Friday, February 13, 2015

Memories in Gustation-Martha Lou's Kitchen (Charleston, SC)


If you read my blog on a consistent enough basis, you'll notice one of my recurring gripes is with dull and uninspired landscapes.  You know what I'm talking about.  Those depressing stretches of road that are nothing but a myriad of strip malls and chain restaurants and for some reason like fifteen auto part stores all clustered next to one another. You can find the same drabness in suburbia in the form of one giant house built 25 times in a row and crammed in to one subdivision, invariably built atop formerly pristine wildlife. I don't know how to say it any other way, but all of that feels very "gray" to me.  It's the kind of setting that makes me want to take a shower just from driving through it.

My wife and I picked Charleston, South Carolina as our place to honeymoon, and I'm so glad we did.  Charleston gave us the exact opposite of that dreary, lethargic feel.  Everything was genuine, preserved and felt purposeful.  All manner of architecture, Georgian to Victorian, Federal to Italianate gave the city an engaging and captivating buzz.  Even the humid ocean air felt built-in, as if commanded to be there by the row houses and centuries old churches.  One particular moment struck me as especially charming; when my new wife and I decided to stroll aimlessly through the streets of Charleston just to see what we could find.  Before we knew it we had unwittingly stumbled in to a three hundred year old Unitarian cemetery; a truly incredible and humbling experience.

In case "places where dead people are stored" isn't exactly your bag, it should also be noted that Charleston is an overwhelmingly impressive city on the gastronomic as well.  The city itself has fewer than 150,000 residents and continues to find itself in consideration as one of the top culinary hotspots in the world. With the ability to boast being home to things like Sean Brock's flagship restaurants Husk and McCrady's; as well as being the host city to 2013's Cook It Raw event, it's hard to say those accolades aren't deserved

Still, behind the glitz and glamor and celebrity that exists in Charleston's food scene, something else truly magical can be found.  Guided by grand exaltation from Yelp! reviewers, my wife and I decided to head to lunch at Martha Lou's.  It should be said at this point that this entry isn't exactly blowing the lid off of any secret to the excellence contained within Martha Lou Gadsden's incredible restaurant.  We had entered at just the right time, which is to say we were sat at a six top with a family of four who we had never met before.  This is something I experienced several times in Charleston.  If a place was packed you didn't wait for a table, you were crammed in to wherever you could be sat.  Moments later the place was slammed to a standing room only capacity.  Most of the people left, but some of the loyalists decided it was worth it to stand and eat.  I am seriously grateful we came when we did, because truthfully I'm not sure I would have assumed it was worth standing in a tiny, sweltering restaurant just to get my hands on some reputable fried chicken.  If I knew then what I know now, I would understand that it would have been worth it to stand on hot tar for what I was about to eat.

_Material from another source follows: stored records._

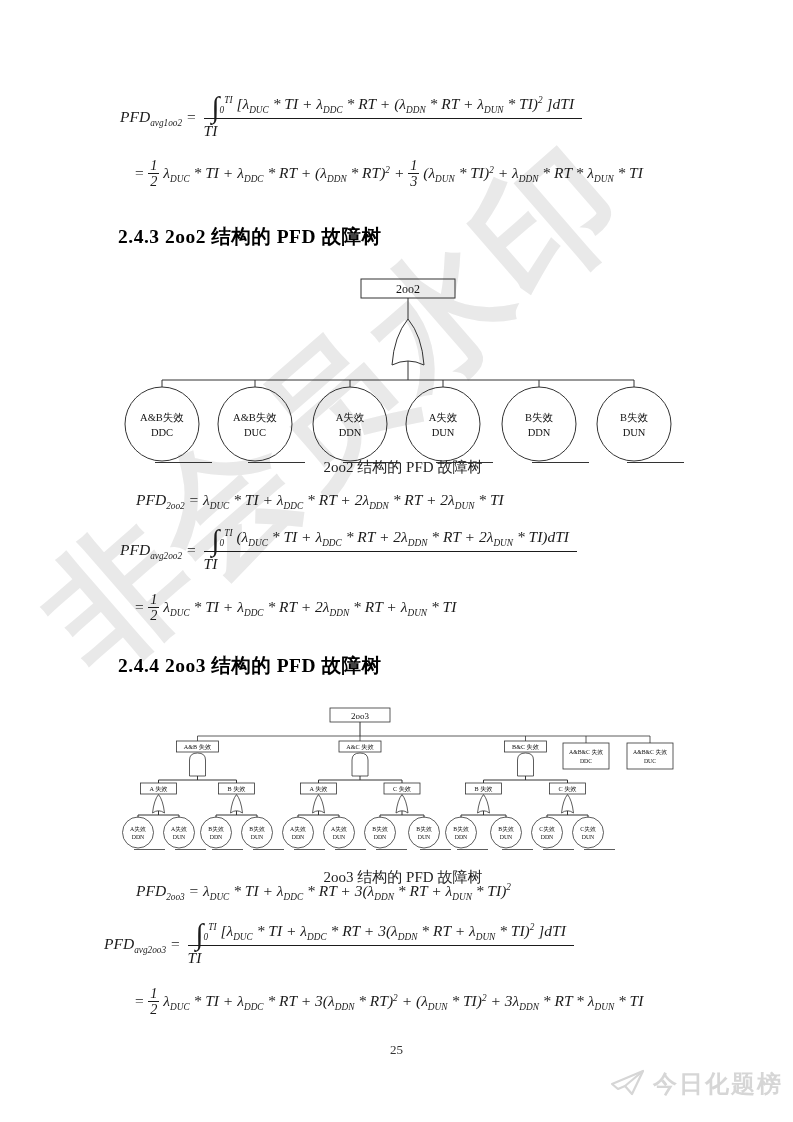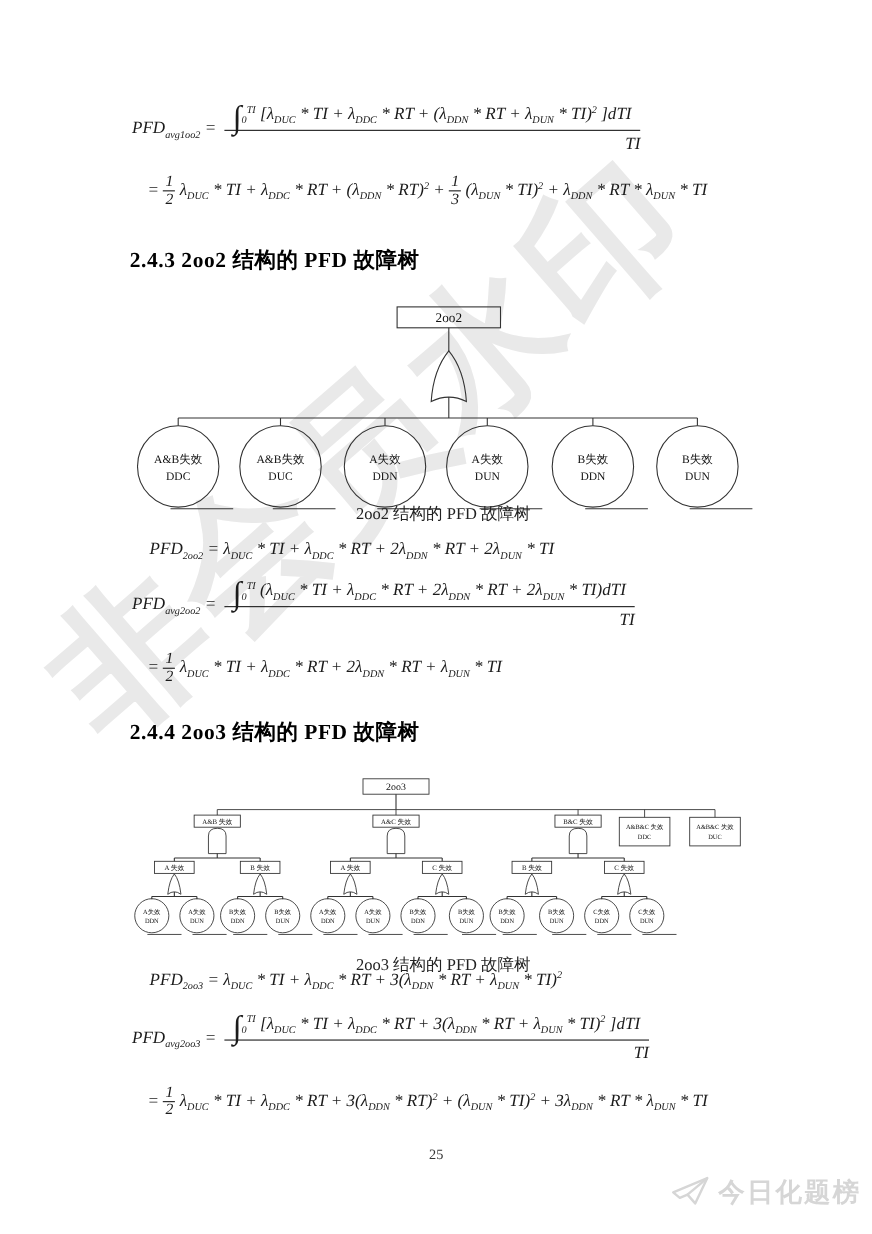--- a/index.html
+++ b/index.html
@@ -11,21 +11,21 @@
   .content{position:absolute;inset:0;z-index:1;}
   .math{font-family:"Liberation Serif",serif;font-style:italic;font-size:15.5px;
         white-space:nowrap;color:#1b1b1b;}
   .ms{font-size:0.6em;vertical-align:-0.45em;letter-spacing:0;}
   .mp{font-size:0.6em;vertical-align:0.6em;}
   .mint{font-size:1.9em;line-height:0;vertical-align:-0.28em;}
   .sfrac{display:inline-block;text-align:center;vertical-align:-0.55em;line-height:1.05;font-size:0.92em;}
   .sfrac .st{display:block;border-bottom:1px solid #1b1b1b;padding:0 2px;}
   .sfrac .sb{display:block;}
   .frow{position:absolute;display:flex;align-items:center;gap:7px;}
-  .bfrac{display:inline-block;text-align:right;}
+  .bfrac{display:inline-block;text-align:left;}
   .fnum{display:block;border-bottom:1.2px solid #1b1b1b;padding:0 8px 3px 8px;}
   .fden{display:block;padding-top:3px;}
   .fline{position:absolute;margin-left:16px;}
   .heading{position:absolute;left:118px;font-size:19.5px;font-weight:bold;color:#000;
         font-family:"Liberation Serif",serif;letter-spacing:0.5px;}
   .treewrap{position:absolute;left:113px;width:580px;}
   .caption{position:absolute;left:113px;width:580px;text-align:center;font-size:15px;color:#222;}
   svg .shape{fill:none;stroke:#333;}
   svg .ln{stroke:#333;fill:none;}
   svg text{font-family:"Liberation Serif",serif;fill:#111;text-anchor:middle;}
@@ -326,21 +326,21 @@
           <rect class="shape" x="514" y="40" width="46" height="26" stroke-width="0.8"></rect>
           <text x="537" y="51" font-size="5.8">A&amp;B&amp;C 失效</text>
           <text x="537" y="60" font-size="5.8">DUC</text>
         </g>
       </svg>
     </div>
     <div class="caption" style="top:852px;margin-top:16px;">2oo3 结构的 PFD 故障树</div>
 
     <div class="fline math" style="left:120px;top:882px;">PFD<span class="ms">2oo3</span> = λ<span class="ms">DUC</span> * TI + λ<span class="ms">DDC</span> * RT + 3(λ<span class="ms">DDN</span> * RT + λ<span class="ms">DUN</span> * TI)<span class="mp">2</span></div>
 
-    <div class="frow" style="left:120px;top:922px;">
+    <div class="frow" style="left:104px;top:922px;">
       <span class="math">PFD<span class="ms">avg2oo3</span> =</span>
       <span class="bfrac">
         <span class="fnum math"><span class="mint">∫</span><span class="ms">0</span><span class="mp">TI</span> [λ<span class="ms">DUC</span> * TI + λ<span class="ms">DDC</span> * RT + 3(λ<span class="ms">DDN</span> * RT + λ<span class="ms">DUN</span> * TI)<span class="mp">2</span> ]dTI</span>
         <span class="fden math">TI</span>
       </span>
     </div>
     <div class="fline math" style="left:118px;top:986px;">= <span class="sfrac"><span class="st">1</span><span class="sb">2</span></span> λ<span class="ms">DUC</span> * TI + λ<span class="ms">DDC</span> * RT + 3(λ<span class="ms">DDN</span> * RT)<span class="mp">2</span> + (λ<span class="ms">DUN</span> * TI)<span class="mp">2</span> + 3λ<span class="ms">DDN</span> * RT * λ<span class="ms">DUN</span> * TI</div>
 
     <div class="pagenum">25</div>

Nothing could prepare me for the majesty that awaited me.  For something like $15.00 my wife and I gorged ourselves on literally the best soul food I've ever eaten.  Soul food is something that is very easy to assume will be delicious.  I mean who doesn't love a plate teeming with rice and beans, collards, macaroni and cheese and fried chicken?  I could eat that meal every day for my life and be happy, of course that would be before prematurely expiring from a massive cardiac episode. What isn't easy is making something like baked macaroni and cheese a truly excellent, stand out dish.  But there I was, in a restaurant about the width and length of a semi-truck trailer (maybe smaller) in what had to be over a hundred degree weather, eating pure bliss.

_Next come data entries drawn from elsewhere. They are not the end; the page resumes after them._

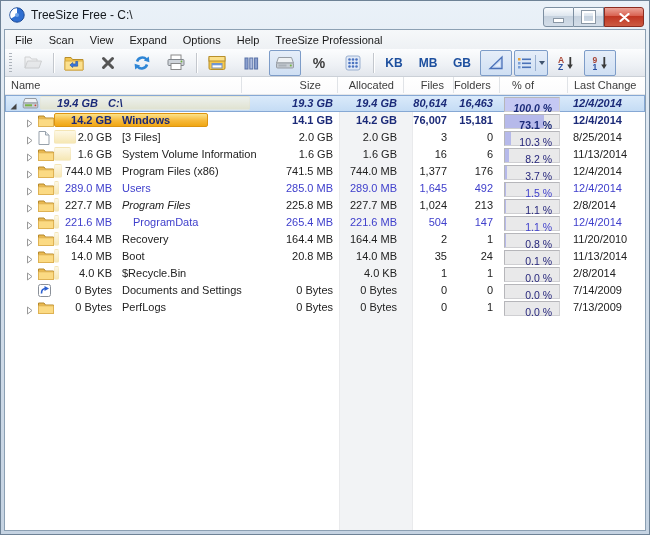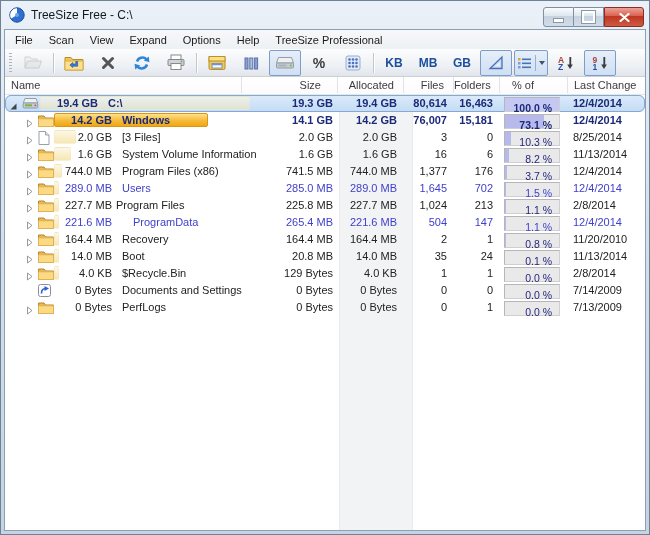--- a/index.html
+++ b/index.html
@@ -31,21 +31,21 @@
   .caret{margin-left:3px;border-left:1px solid #9ab0d0;padding-left:3px;display:flex;align-items:center;height:16px;}
   .caret i{width:0;height:0;border-left:3px solid transparent;border-right:3px solid transparent;border-top:4px solid #40546e;}
   
   .tablewrap{position:relative;flex:1;background:#fff;overflow:hidden;}
   .sortband{position:absolute;left:334px;top:17px;bottom:0;width:72px;background:#f2f3f5;border-left:1px solid #e9eaec;border-right:1px solid #e9eaec;}
   .header{position:relative;height:17px;border-bottom:1px solid #e4e6e9;background:linear-gradient(#fff,#fbfbfc);}
   .hcell{position:absolute;top:0;height:16px;line-height:16px;font-size:11px;color:#3c3c3c;border-right:1px solid #e0e3e7;box-sizing:border-box;}
   .sortarrow{display:inline-block;width:0;height:0;border-left:4px solid transparent;border-right:4px solid transparent;border-top:4px solid #97a5b8;margin-left:4px;vertical-align:middle;}
   .rows{position:relative;}
   .row{position:relative;height:17px;font-size:11px;color:#222;}
-  .row.sel{background:linear-gradient(#dcebfb,#c3dbf4);outline:1px solid #86a8d4;outline-offset:-1px;border-radius:6px;}
+  .row.sel{background:linear-gradient(#dcebfb,#c3dbf4);outline:1px solid #86a8d4;outline-offset:-1px;border-radius:0;font-style:italic;}
   .row.sel, .row.emph{color:#1b2a78;font-weight:bold;}
   .row.comp{color:#4040cc;}
   .cell{position:absolute;top:0;height:17px;line-height:17px;white-space:nowrap;box-sizing:border-box;}
   .c-name{left:0;width:255px;}
   .c-size{left:237px;width:96px;text-align:right;padding-right:5px;}
   .c-alloc{left:333px;width:66px;text-align:right;padding-right:7px;}
   .c-files{left:399px;width:50px;text-align:right;padding-right:7px;}
   .c-folders{left:449px;width:46px;text-align:right;padding-right:7px;}
   .c-pct{left:497px;width:62px;}
   .c-date{left:563px;width:84px;padding-left:5px;}
@@ -403,41 +403,41 @@
               <span class="fsicon" style="left: 33px;"><svg width="16" height="13" viewBox="0 0 16 13">
                   <path d="M0.5 2 h5.5 l1.5 2 H15.5 v8.5 H0.5 z" fill="#e9b84f" stroke="#b5882c"></path>
                   <path d="M0.5 4.8 h15 v7.7 H0.5 z" fill="#fbda83" stroke="#dfb253"></path>
                 </svg></span>
               <span class="sizelabel" style="left: 47px;">289.0 MB</span>
               <span class="fname" style="left: 117px;">Users</span>
             </div>
             <div class="cell c-size">285.0 MB</div>
             <div class="cell c-alloc">289.0 MB</div>
             <div class="cell c-files">1,645</div>
-            <div class="cell c-folders">702</div>
+            <div class="cell c-folders">492</div>
             <div class="cell c-pct">
               <span class="pbox">
                 <span class="pfill" style="width: 1.5%;"></span>
                 <span class="ptext">1.5 %</span>
               </span>
             </div>
             <div class="cell c-date">12/4/2014</div>
           </div>
           <div class="row">
             <div class="cell c-name">
               <span class="sizebar pale" style="left: 49px; width: 5px;"></span>
               <span class="expander" style="left: 20px;"><svg width="9" height="9">
                   <polygon points="2.5,1 2.5,8 7,4.5" fill="#fff" stroke="#9a9a9a"></polygon>
                 </svg></span>
               <span class="fsicon" style="left: 33px;"><svg width="16" height="13" viewBox="0 0 16 13">
                   <path d="M0.5 2 h5.5 l1.5 2 H15.5 v8.5 H0.5 z" fill="#e9b84f" stroke="#b5882c"></path>
                   <path d="M0.5 4.8 h15 v7.7 H0.5 z" fill="#fbda83" stroke="#dfb253"></path>
                 </svg></span>
               <span class="sizelabel" style="left: 47px;">227.7 MB</span>
-              <span class="fname" style="left: 111px;">Program Files</span>
+              <span class="fname" style="left: 117px; font-style: italic;">Program Files</span>
             </div>
             <div class="cell c-size">225.8 MB</div>
             <div class="cell c-alloc">227.7 MB</div>
             <div class="cell c-files">1,024</div>
             <div class="cell c-folders">213</div>
             <div class="cell c-pct">
               <span class="pbox">
                 <span class="pfill" style="width: 1.1%;"></span>
                 <span class="ptext">1.1 %</span>
               </span>
@@ -525,21 +525,20 @@
               <span class="expander" style="left: 20px;"><svg width="9" height="9">
                   <polygon points="2.5,1 2.5,8 7,4.5" fill="#fff" stroke="#9a9a9a"></polygon>
                 </svg></span>
               <span class="fsicon" style="left: 33px;"><svg width="16" height="13" viewBox="0 0 16 13">
                   <path d="M0.5 2 h5.5 l1.5 2 H15.5 v8.5 H0.5 z" fill="#e9b84f" stroke="#b5882c"></path>
                   <path d="M0.5 4.8 h15 v7.7 H0.5 z" fill="#fbda83" stroke="#dfb253"></path>
                 </svg></span>
               <span class="sizelabel" style="left: 47px;">4.0 KB</span>
               <span class="fname" style="left: 117px;">$Recycle.Bin</span>
             </div>
-            <div class="cell c-size">129 Bytes</div>
             <div class="cell c-alloc">4.0 KB</div>
             <div class="cell c-files">1</div>
             <div class="cell c-folders">1</div>
             <div class="cell c-pct">
               <span class="pbox">
                 <span class="pfill" style="width: 0%;"></span>
                 <span class="ptext">0.0 %</span>
               </span>
             </div>
             <div class="cell c-date">2/8/2014</div>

The most impressive thing about the whole experience?  How about the fact that when I got there, 83 year old Martha Lou Gadsden herself was working the fry station, making sure everything came out just right.  Towards the end of the meal when my wife and I (both disgustingly full at this point) had funny picked our plate clean, Martha Lou finally gave herself a break.  Sitting at one of the benches in her restaurant, waving herself with a menu, she yelled for someone to give her some sweet tea. After receiving her tea she noticed our sluggish visages melting away in the corner.  She asked who we were and where we were from.  Upon hearing that we were newlyweds she leaped up and gleefully demanded we sign the bible sized guestbook she had at the front of the restaurant.  We happily signed out names somewhere in the middle of the book, probably about 200 pages in.  I asked her how long the book had been around for.  "Oh that one?" she said "Maybe two weeks!". Patronage well deserved.

I hopefully don't live in a world so joyless that I need to pontificate anyone in to seeking out amazing food, but if a story needs a moral, here one is. We were loaded on newlywed cash on that smoldering July afternoon, we really could have dined anywhere in a city with five star restaurants on literally every corner, but a hunch and fifteen bucks led us in to one of the top ten meals of my life.  Never assume that money and quality stack up equally.  In or around Charleston? Make a stop at Martha Lou's. You will not be disappointed.